*** Block opens ***

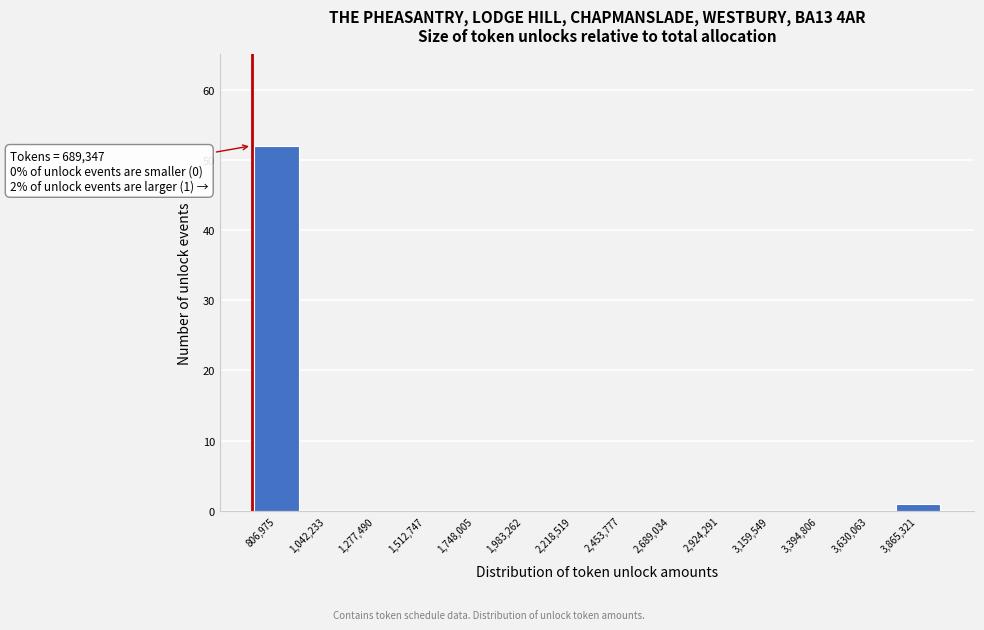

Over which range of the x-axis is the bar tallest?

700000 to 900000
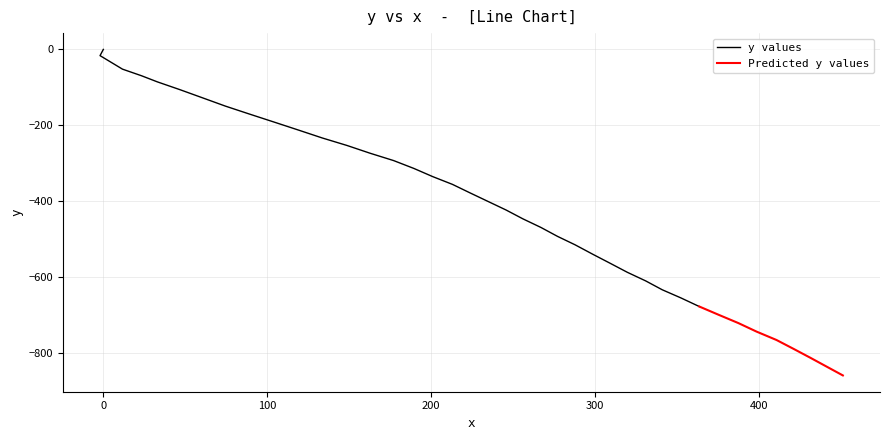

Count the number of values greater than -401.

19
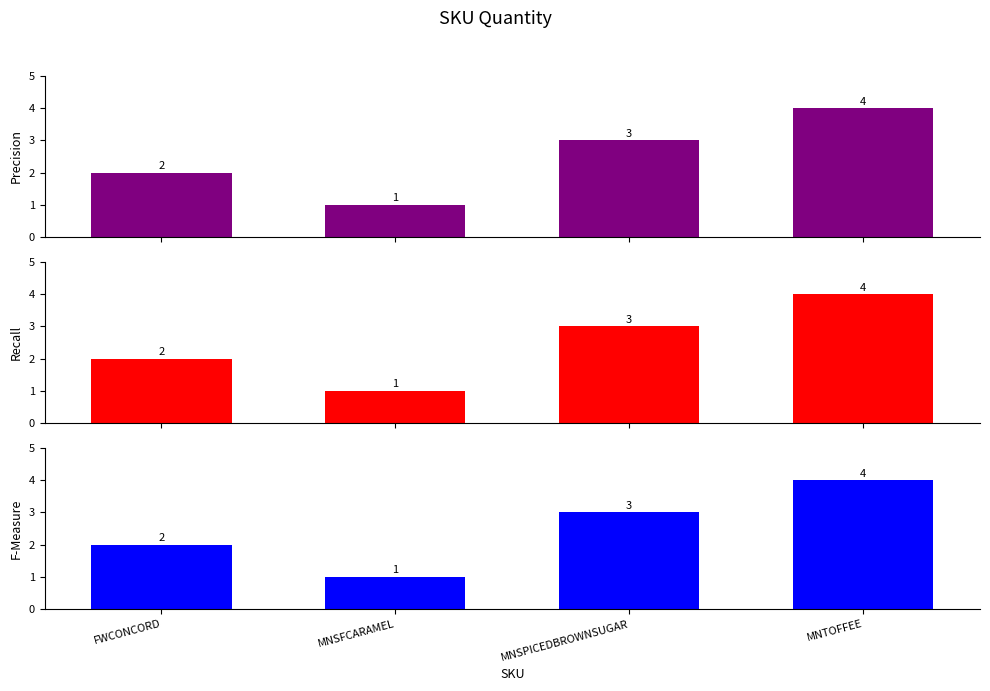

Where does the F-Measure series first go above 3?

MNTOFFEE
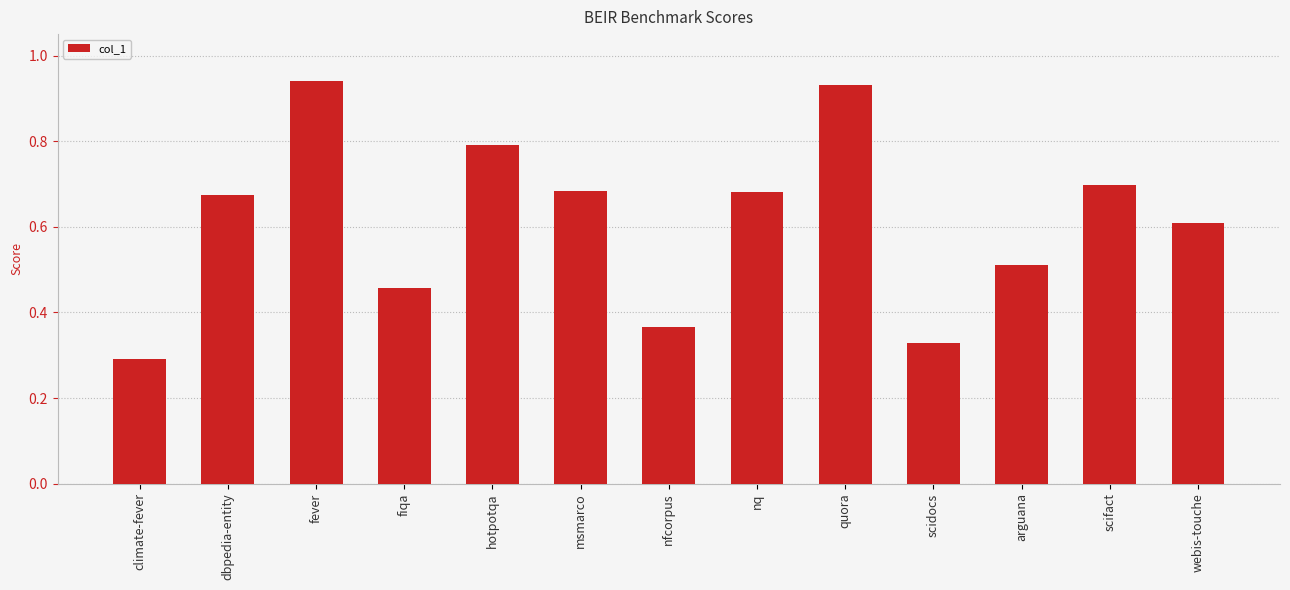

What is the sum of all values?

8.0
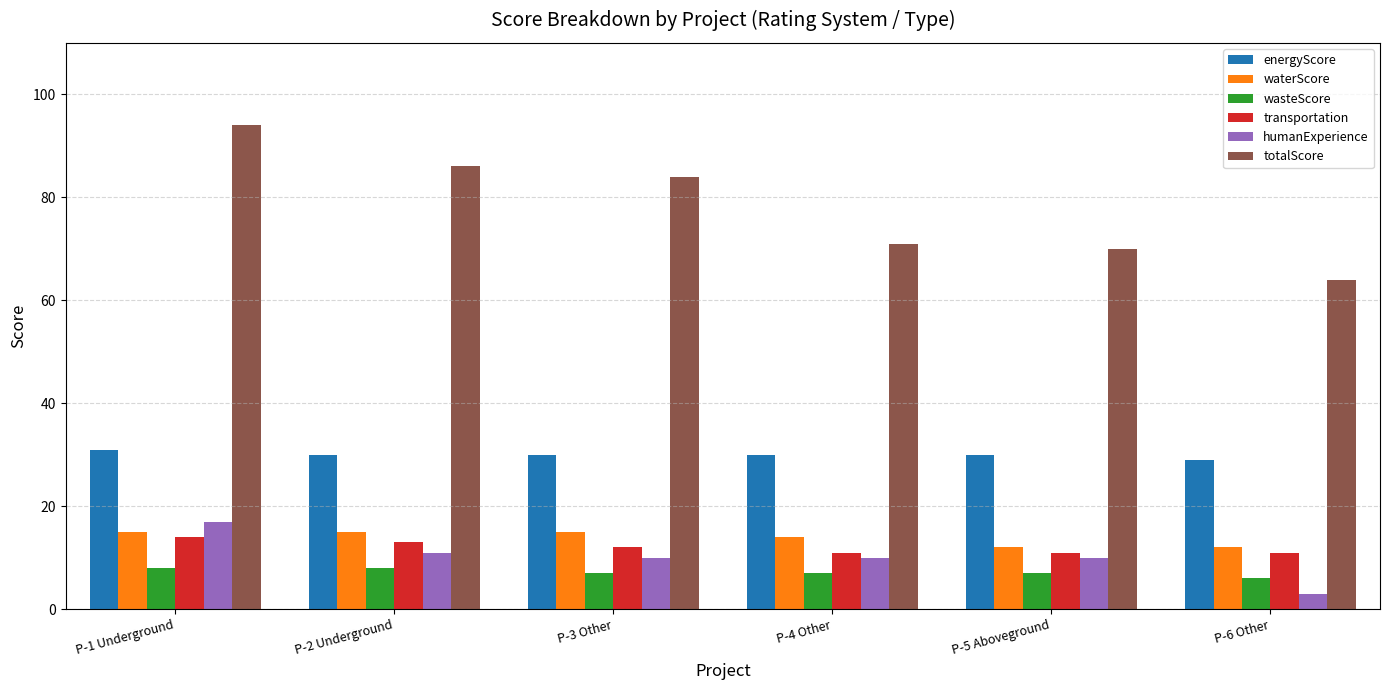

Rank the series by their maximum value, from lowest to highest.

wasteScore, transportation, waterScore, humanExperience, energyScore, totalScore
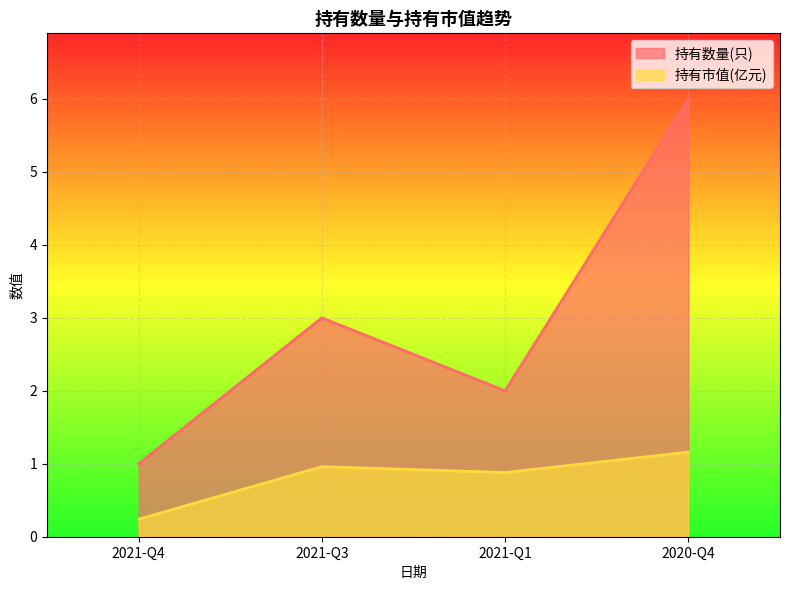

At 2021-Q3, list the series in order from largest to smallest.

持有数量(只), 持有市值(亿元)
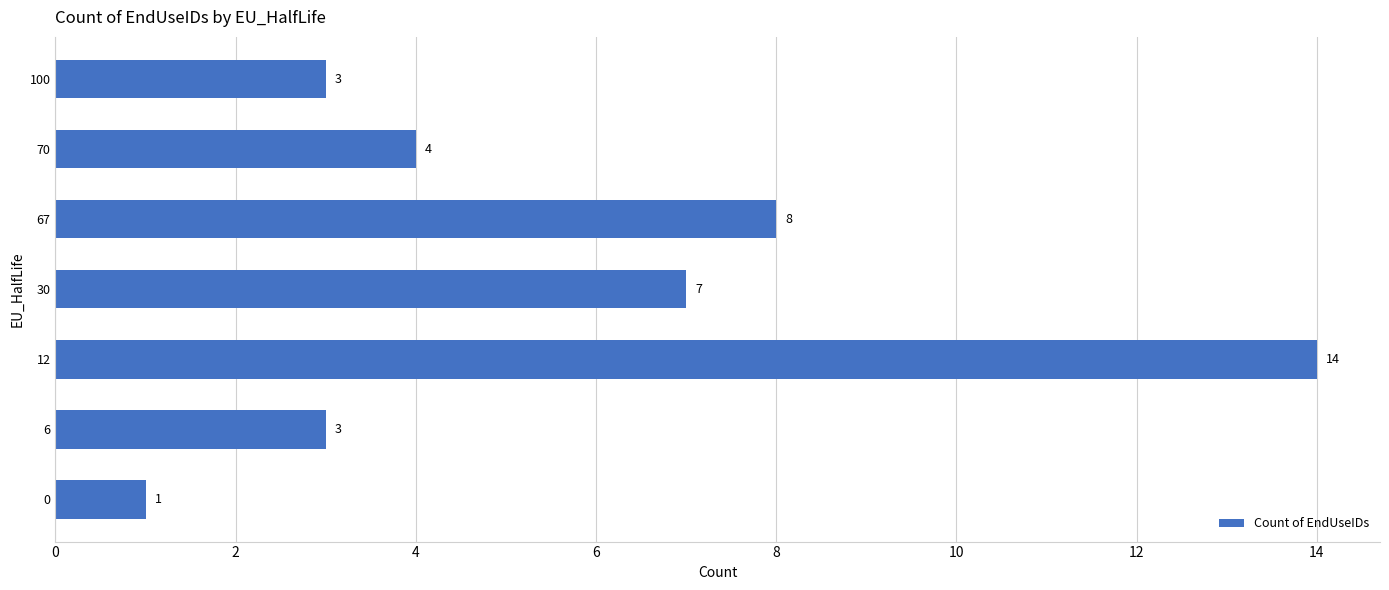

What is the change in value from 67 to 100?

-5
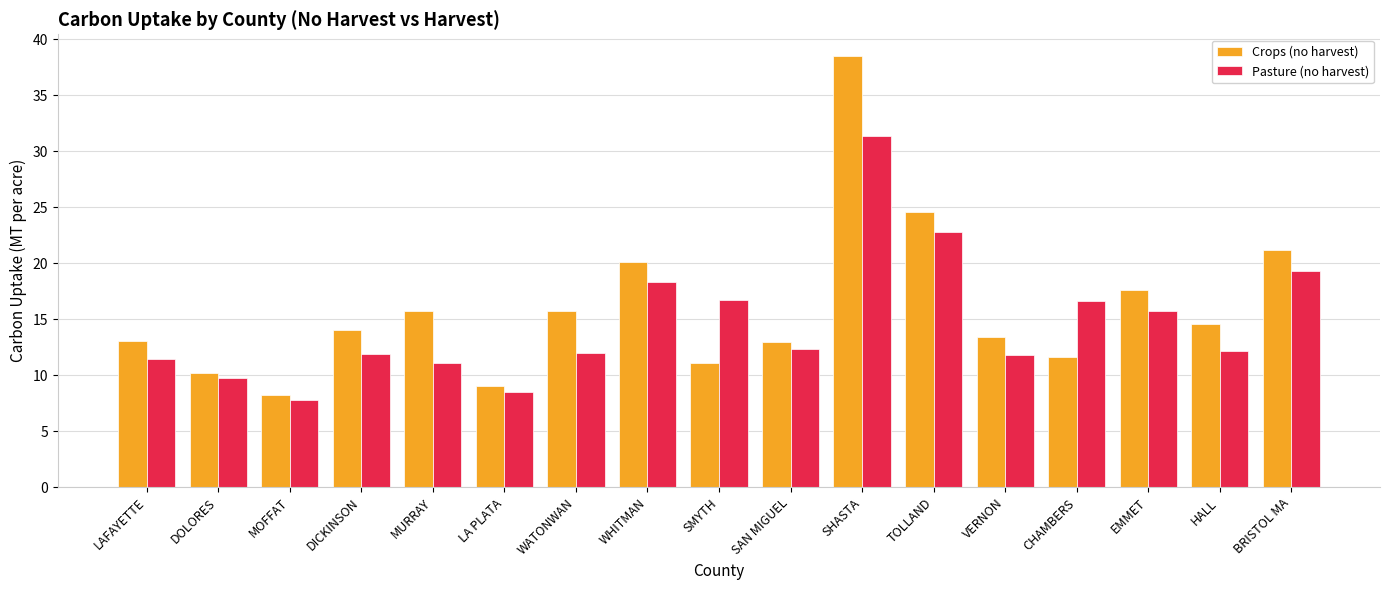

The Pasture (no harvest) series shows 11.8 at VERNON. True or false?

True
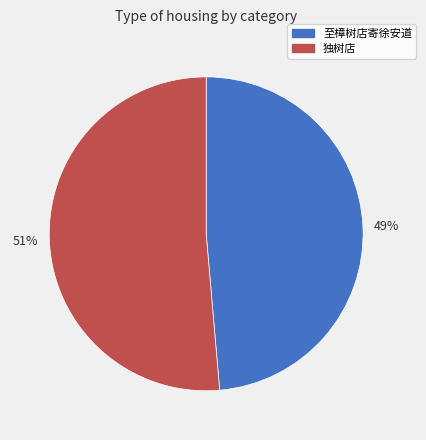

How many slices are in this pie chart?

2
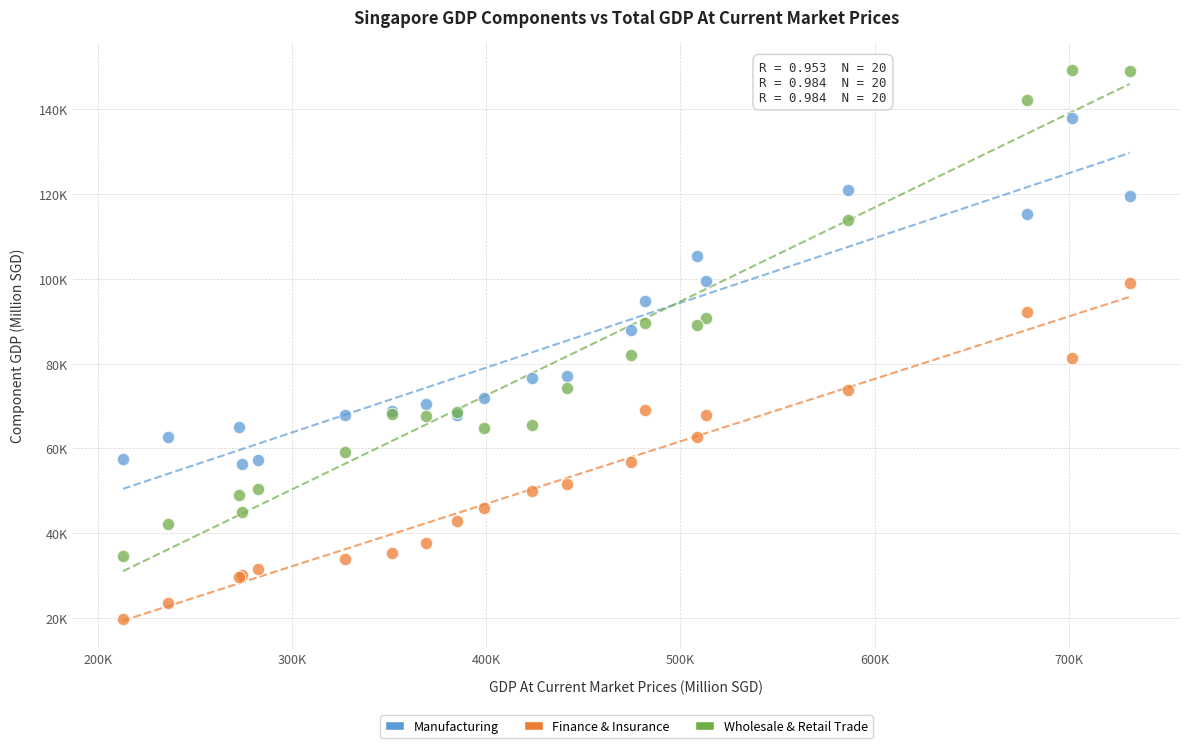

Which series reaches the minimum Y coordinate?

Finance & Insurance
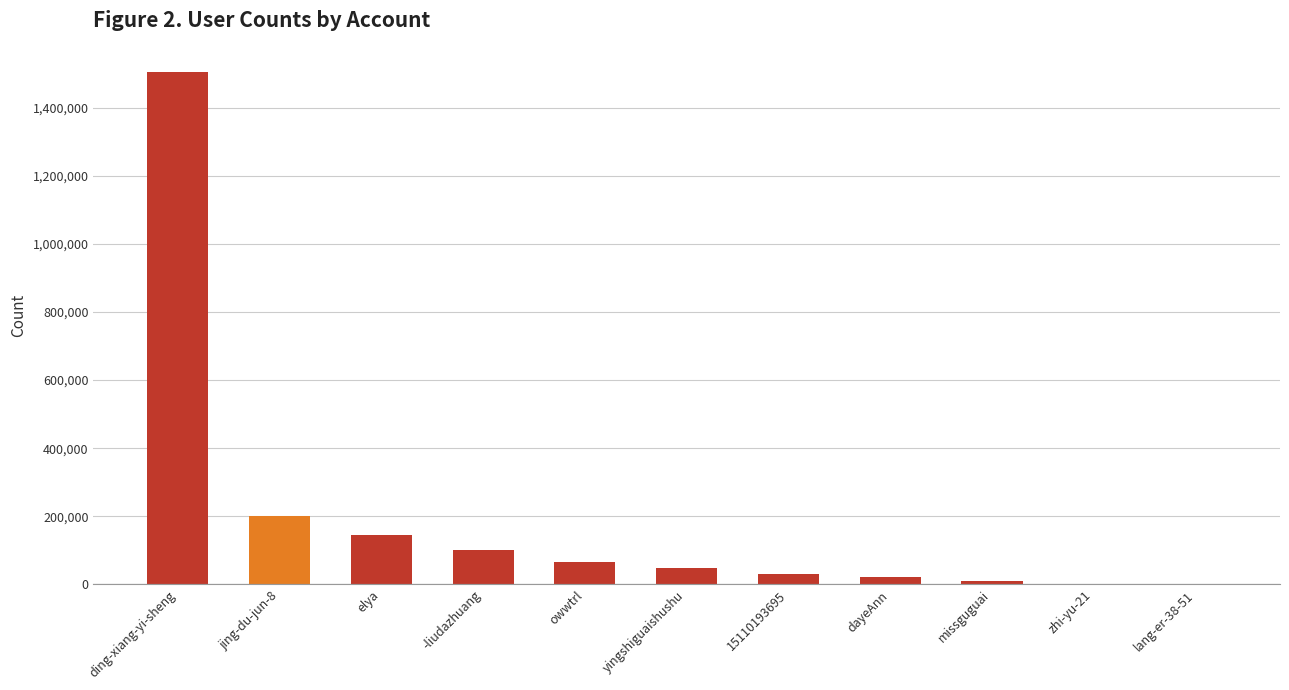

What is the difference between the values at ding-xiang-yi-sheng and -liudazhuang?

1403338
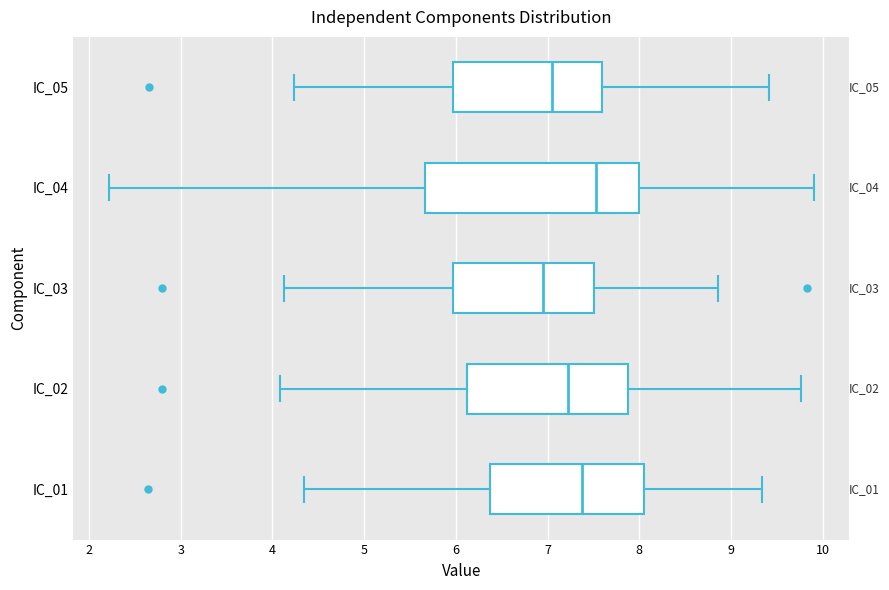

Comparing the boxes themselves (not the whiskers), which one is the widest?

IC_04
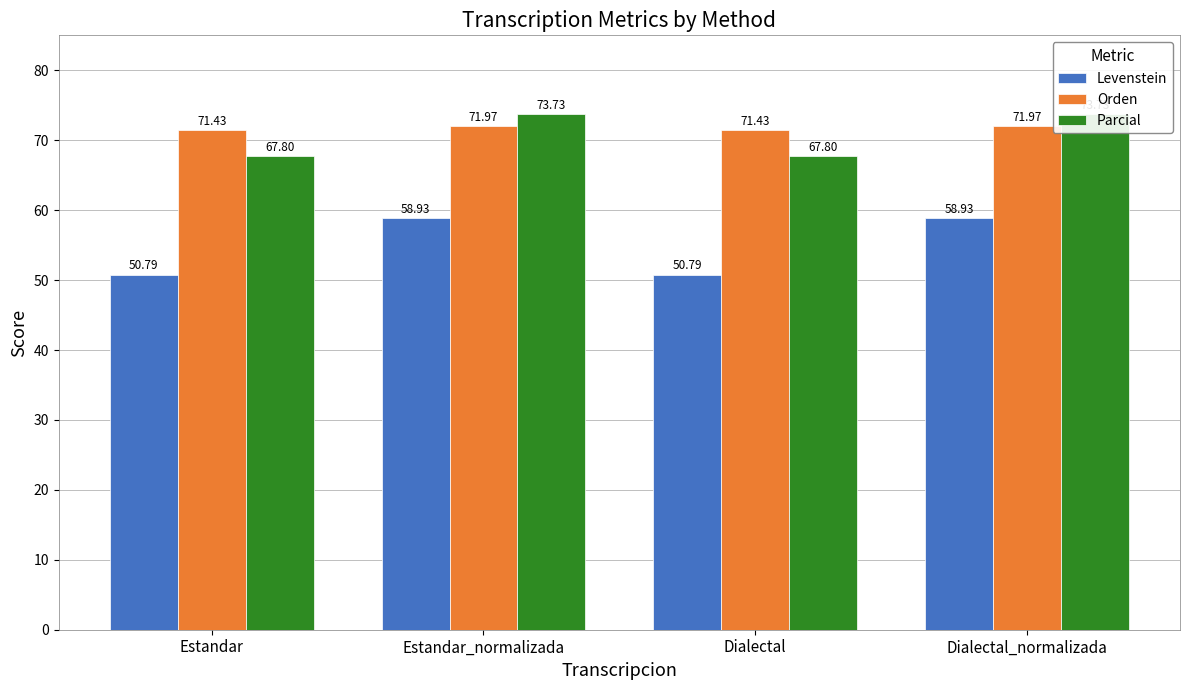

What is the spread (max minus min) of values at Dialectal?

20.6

*** Block closes ***

▶ Work request
Please report how many lines of the listing above contain the word "series". Give only the number.

▶ Result of the exercise
5